Par précaution, Lornette, Mimine et Akki s'éloignèrent toutefois de quelques pas tandis que la magicienne commençait à psalmodier. Au bout de quelques secondes, il y eut une explosion de fumée blanche, qui en se dissipant, révéla une brebis de la taille d'un cheval, les regardant d'un air bête.
- Hum... Ça ne te dirait pas d'abandonner définitivement les invocations ? Demanda Lornette, doutant de plus en plus que la seconde raison de son acceptation de Sariane dans le groupe soit vraiment valide. Je crois que tu te débrouilles mieux avec les comètes et les éclairs... Sans vouloir t'offenser...

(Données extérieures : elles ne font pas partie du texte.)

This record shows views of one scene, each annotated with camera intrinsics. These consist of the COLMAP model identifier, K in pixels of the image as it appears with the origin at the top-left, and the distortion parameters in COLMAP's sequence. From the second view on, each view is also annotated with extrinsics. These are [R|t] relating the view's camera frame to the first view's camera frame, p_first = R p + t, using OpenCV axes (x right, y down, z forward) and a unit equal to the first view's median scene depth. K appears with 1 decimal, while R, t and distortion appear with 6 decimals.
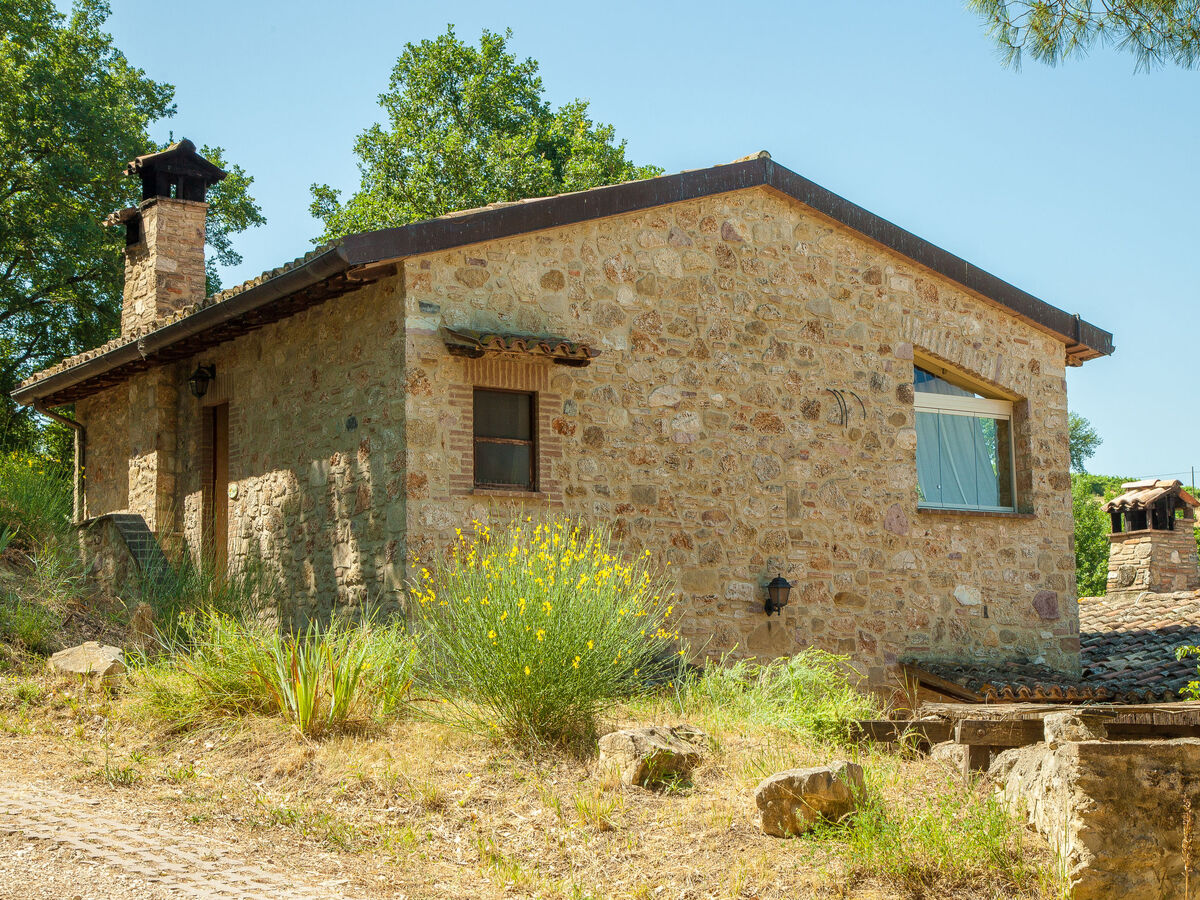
lens RADIAL K [[2075.5, 0, 600.0], [0, 2075.5, 450.0], [0, 0, 1]] dist [0.206953, -0.075158]
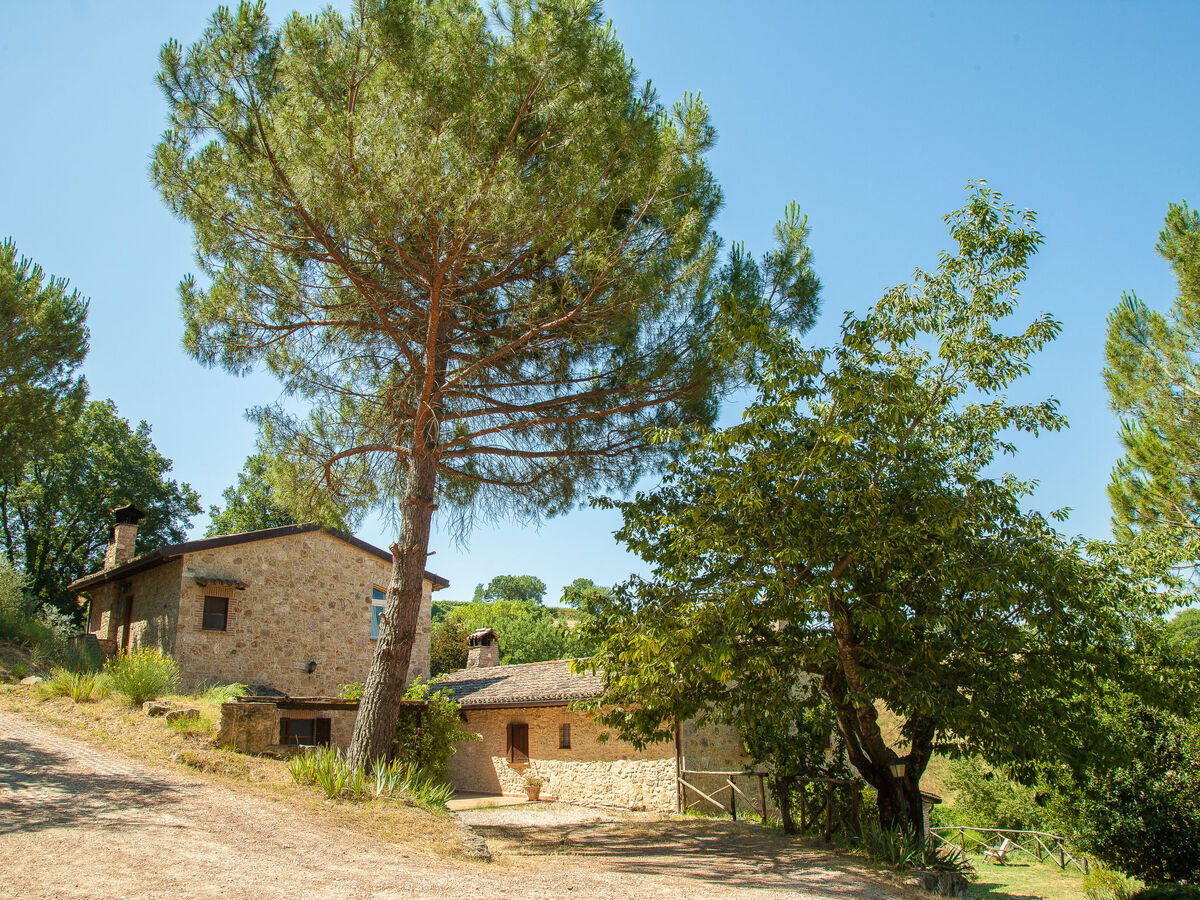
lens RADIAL K [[935.3, 0, 600.0], [0, 935.3, 450.0], [0, 0, 1]] dist [-0.107751, 0.055163]
pose [[0.981761, 0.050707, 0.183232, 0.228031], [-0.021235, 0.986992, -0.159359, -0.036126], [-0.188929, 0.152561, 0.970067, -0.407743]]
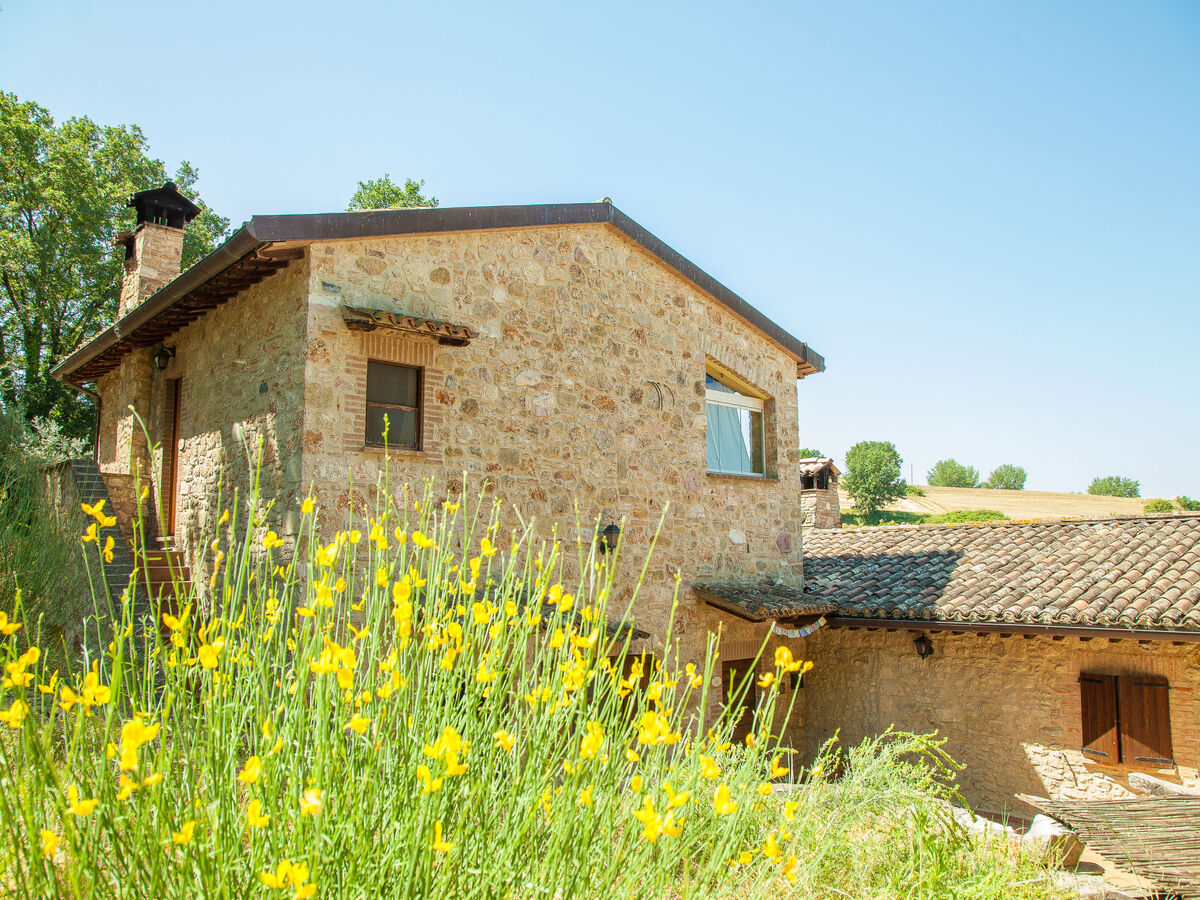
lens RADIAL K [[935.3, 0, 600.0], [0, 935.3, 450.0], [0, 0, 1]] dist [-0.107751, 0.055163]
pose [[0.988641, 0.030927, 0.147081, -0.006896], [-0.032177, 0.999463, 0.006124, 0.011949], [-0.146813, -0.010787, 0.989105, 0.424722]]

- C'est drôle, je me disais justement la même chose... Enfin, au moins, j'ai une monture maintenant... Tu t'appelleras Doly, conclut-elle en se tournant vers cette dernière.
- Pourquoi « Doly » ? Demanda Lornette.
- J'avais – enfin l'une de mes moitiés avait – une peluche qui s'appelait comme ça dans le temps... Elles ont le même regard...
- Ça devait pas être une lumière ta peluche, compatit Lornette.